# wlan access point (bridged) with FreeBSD 8?



## tingo (Dec 19, 2009)

Is there a howto that explains setting up a bridged wireless access point using FreeBSD 8?

The only bridged howtos I found were for FreeBSD 4 and 5.
Note; yes, I want a proper access point, therefore bridged. Not a router using NAT and whatnot.


----------



## mickey (Dec 19, 2009)

tingo said:
			
		

> Note; yes, I want a proper access point, therefore bridged. Not a router using NAT and whatnot.



Why would you use NAT to route traffic from one internal network to another?


----------



## tingo (Dec 20, 2009)

mickey said:
			
		

> Why would you use NAT to route traffic from one internal network to another?



I would not  However, the highest ranking "FreeBSD wireless access point" articles in Google results were in fact for a nat router setup with wireless. Which is NOT what I want. So I found it best to make that clear in my post here.


----------



## mickey (Dec 20, 2009)

tingo said:
			
		

> I would not  However, the highest ranking "FreeBSD wireless access point" articles in Google results were in fact for a nat router setup with wireless. Which is NOT what I want. So I found it best to make that clear in my post here.



And I guess none of these articles instructs you to perform NAT when routing traffic between your WLAN and your LAN 

So letting aside NAT, let me reformulate my question: Why do you want to bridge traffic between your WLAN and your LAN instead of routing it?

Is it the _routing_ part that bothers you, or the _NAT_ part?


----------



## malexe (Dec 20, 2009)

http://www.howtoforge.com/setting_up_a_freebsd_wlan_access_point

Just use the parts that are refering to make the access point, you know you can just ignore what you want to use. You don't have to 100% follow how-to


----------



## tingo (Dec 20, 2009)

malexe said:
			
		

> http://www.howtoforge.com/setting_up_a_freebsd_wlan_access_point
> 
> Just use the parts that are refering to make the access point, you know you can just ignore what you want to use. You don't have to 100% follow how-to



Sure, I can ignore the parts I don't need. However, that howto doesn't say anything about bridging. Not useful.


----------



## SirDice (Dec 20, 2009)

Last I heard bridging a wireless nic is somewhat problematic. But you can always use 2 network segments and route between them.


----------



## tingo (Dec 20, 2009)

SirDice said:
			
		

> Last I heard bridging a wireless nic is somewhat problematic.

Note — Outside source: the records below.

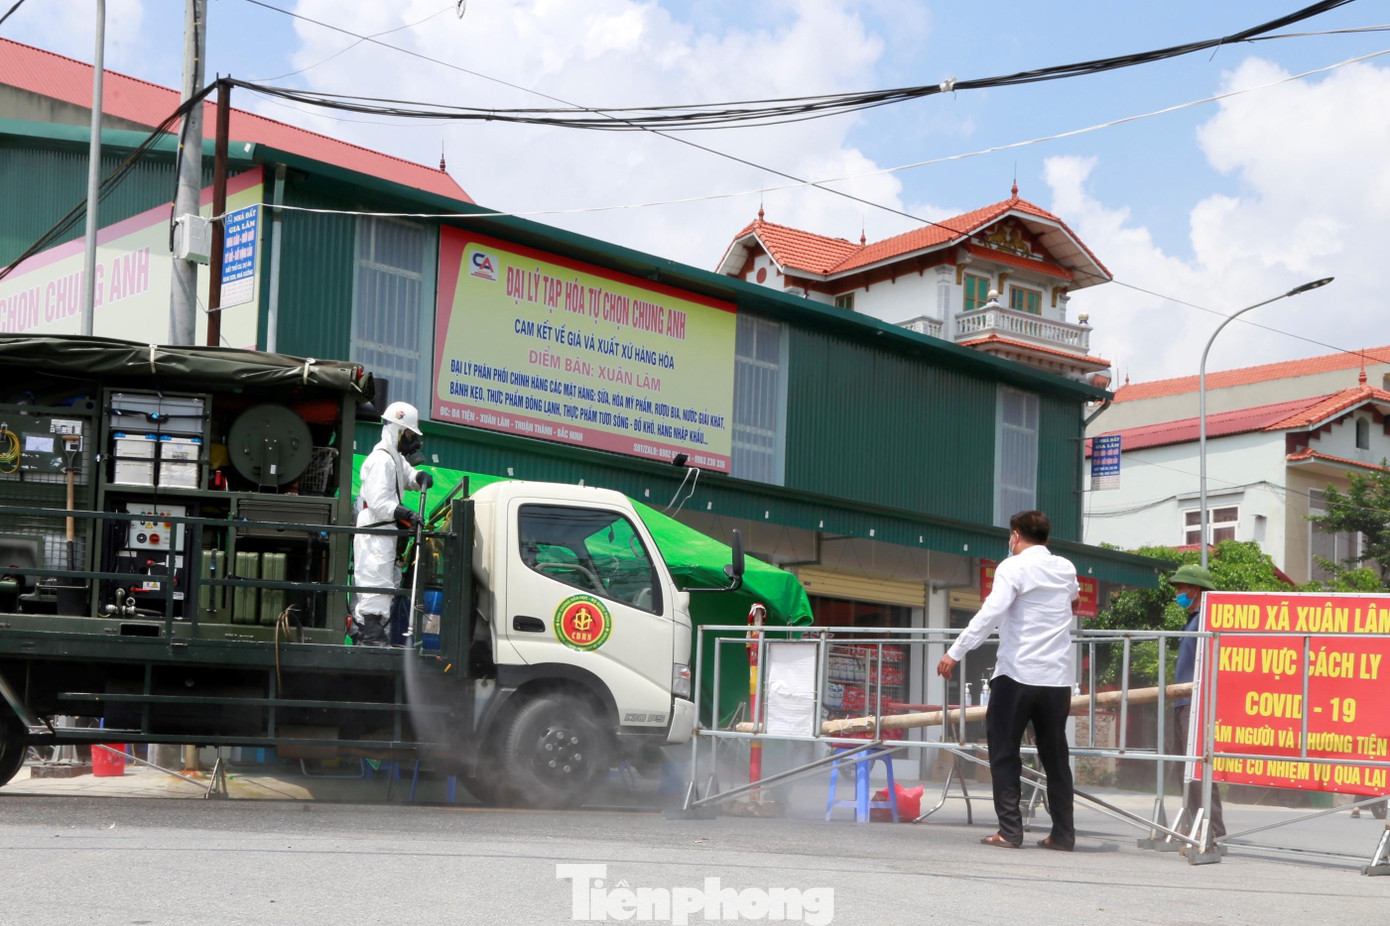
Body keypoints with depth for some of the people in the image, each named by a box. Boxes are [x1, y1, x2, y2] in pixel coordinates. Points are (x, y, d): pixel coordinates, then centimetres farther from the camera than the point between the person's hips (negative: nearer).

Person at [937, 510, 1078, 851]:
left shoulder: (1013, 567, -5)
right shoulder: (1066, 569, 13)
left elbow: (991, 611, -19)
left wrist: (955, 652, -20)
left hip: (1017, 674, -5)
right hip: (1058, 677, 5)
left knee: (1004, 753, 2)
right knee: (1055, 756, 11)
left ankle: (1010, 831, -4)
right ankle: (1063, 833, 10)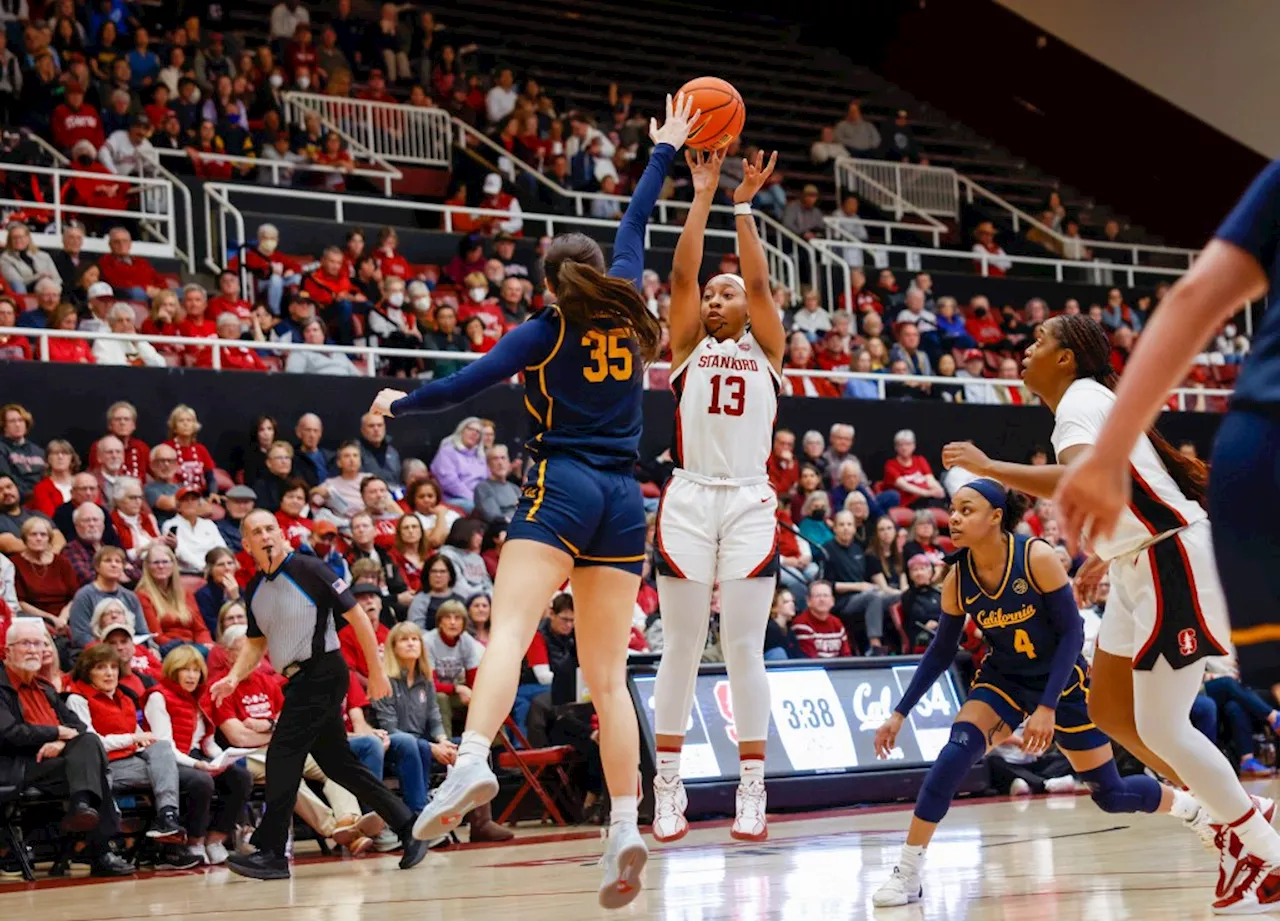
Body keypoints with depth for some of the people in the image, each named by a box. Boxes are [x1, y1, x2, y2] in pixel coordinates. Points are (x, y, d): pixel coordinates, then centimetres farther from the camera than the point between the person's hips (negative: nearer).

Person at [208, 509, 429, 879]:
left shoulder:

Interesting. Links to more information?



> But you can always use 2 network segments and route between them.



As I have said earlier: I do not want to use routing in this case.
I just want an extra wireless access point for my network. If possible, using FreeBSD. If not, I'll find another way.


----------



## ondra_knezour (Dec 20, 2009)

http://forums.freebsd.org/showthread.php?t=8870 may be interesting, although probably not suitable directly for 8.0 (ifconfig_ath0 in rc.conf doesn't take into account creation of VAP on wireless HW etc.).


----------



## bschmidt (Dec 20, 2009)

`# man 4 if_bridge`

It tells you exactly what to do to create an accesspoint with a bridge. Just copy the example.


----------